Flink is now installed in build-target.

NOTE: Maven 3.3.x can build Flink, but will not properly shade away certain dependencies. Maven 3.1.1 creates the libraries properly. To build unit tests with Java 8, use Java 8u51 or above to prevent failures in unit tests that use the PowerMock runner.

Developing Flink

The Flink committers use IntelliJ IDEA to develop the Flink codebase. We recommend IntelliJ IDEA for developing projects that involve Scala code.

Minimal requirements for an IDE are:

  • Support for Java and Scala (also mixed projects)
  • Support for Maven with Java and Scala

IntelliJ IDEA

The IntelliJ IDE supports Maven out of the box and offers a plugin for Scala development.

Check out our Setting up IntelliJ guide for details.

Eclipse Scala IDE

NOTE: From our experience, this setup does not work with Flink due to deficiencies of the old Eclipse version bundled with Scala IDE 3.0.3 or due to version incompatibilities with the bundled Scala version in Scala IDE 4.4.1.

We recommend to use IntelliJ instead (see above)

Support

Don’t hesitate to ask!

Contact the developers and community on the mailing lists if you need any help.
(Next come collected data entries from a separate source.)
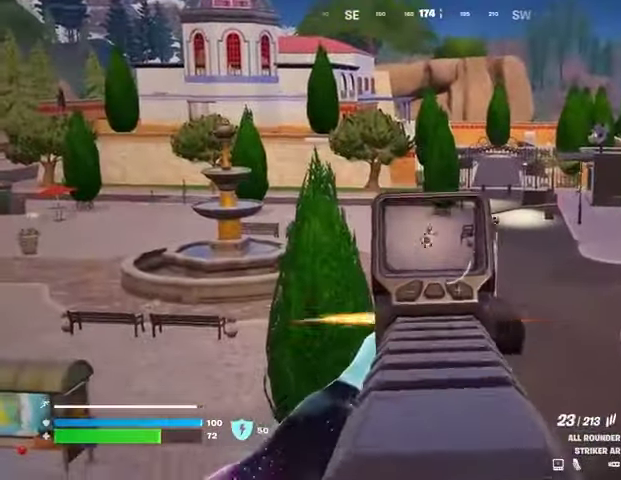
{"buttons": ["L2", "R2"], "left_stick": "down-left", "right_stick": "right", "events": [[133, "left_stick", "center"], [133, "right_stick", "center"], [267, "right_stick", "right"], [367, "right_stick", "down"], [400, "left_stick", "down-left"], [500, "right_stick", "right"]]}
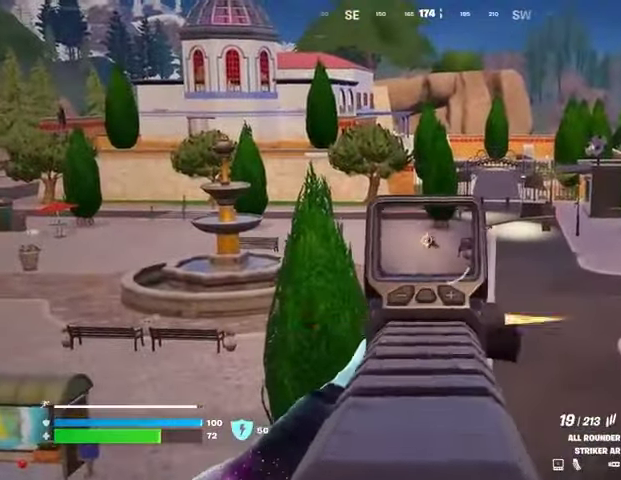
{"buttons": ["L2", "R2"], "left_stick": "left", "right_stick": "center", "events": [[100, "left_stick", "left"], [100, "right_stick", "center"], [200, "left_stick", "up-left"], [300, "left_stick", "center"], [367, "right_stick", "up-right"], [500, "left_stick", "left"], [500, "right_stick", "center"]]}
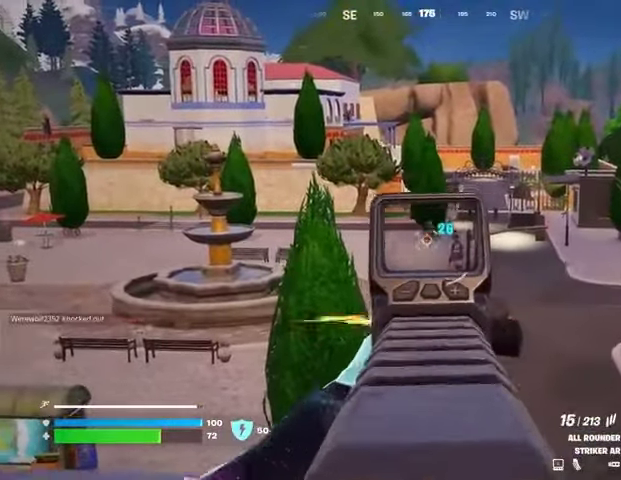
{"buttons": ["L2", "R2"], "left_stick": "up-left", "right_stick": "up-right", "events": [[33, "right_stick", "up-right"], [100, "right_stick", "center"], [133, "left_stick", "center"], [167, "right_stick", "up"], [200, "left_stick", "right"], [333, "left_stick", "left"], [333, "right_stick", "right"], [433, "right_stick", "center"], [467, "left_stick", "up-left"], [500, "right_stick", "up-right"]]}
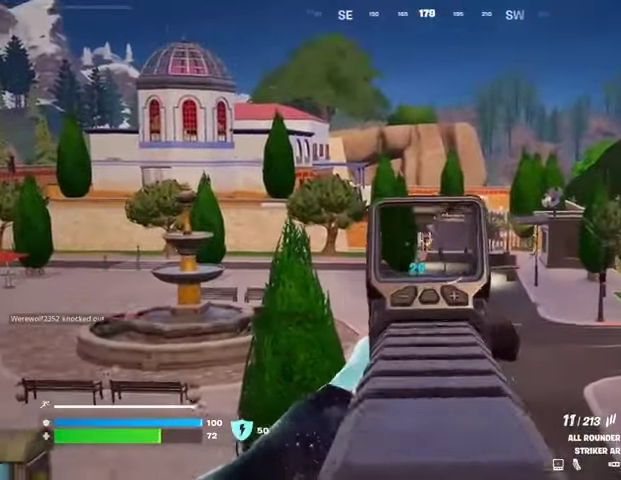
{"buttons": ["L2", "R2"], "left_stick": "down-right", "right_stick": "down-left", "events": [[100, "left_stick", "center"], [100, "right_stick", "center"], [200, "right_stick", "down"], [267, "left_stick", "down"], [333, "left_stick", "down-right"], [367, "right_stick", "center"], [433, "right_stick", "down-left"]]}
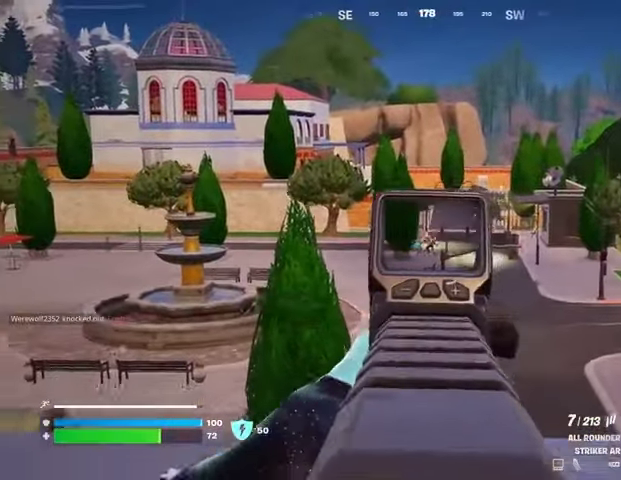
{"buttons": ["R2"], "left_stick": "down", "right_stick": "center", "events": [[133, "left_stick", "right"], [200, "right_stick", "center"], [267, "left_stick", "down-right"], [267, "right_stick", "up"], [333, "right_stick", "center"], [400, "left_stick", "down"], [500, "L2", "up"]]}
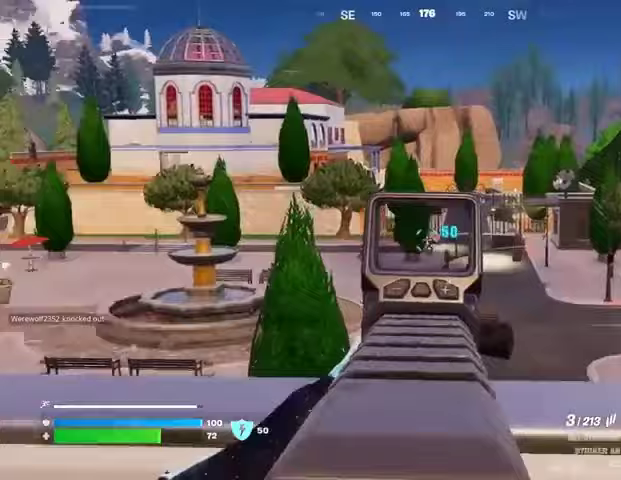
{"buttons": [], "left_stick": "down", "right_stick": "center", "events": [[33, "R2", "up"], [33, "SQUARE", "down"], [100, "SQUARE", "up"], [100, "right_stick", "down-left"], [167, "right_stick", "center"]]}
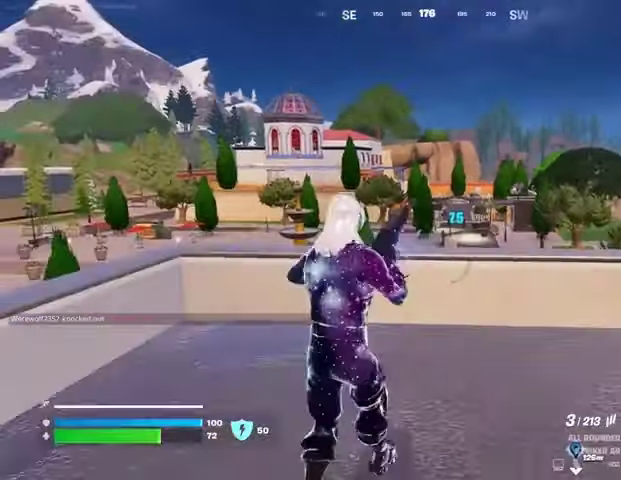
{"buttons": ["R3"], "left_stick": "down", "right_stick": "center", "events": [[500, "R3", "down"]]}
Open an issue if you found a bug in Flink.

Documentation

The documentation of Apache Flink is located on the website: https://flink.apache.org or in the docs/ directory of the source code.

Fork and Contribute

This is an active open-source project. We are always open to people who want to use the system or contribute to it. Contact us if you are looking for implementation tasks that fit your skills. This article describes how to contribute to Apache Flink .

About

Apache Flink is an open source project of The Apache Software Foundation (ASF). The Apache Flink project originated from the Stratosphere research project.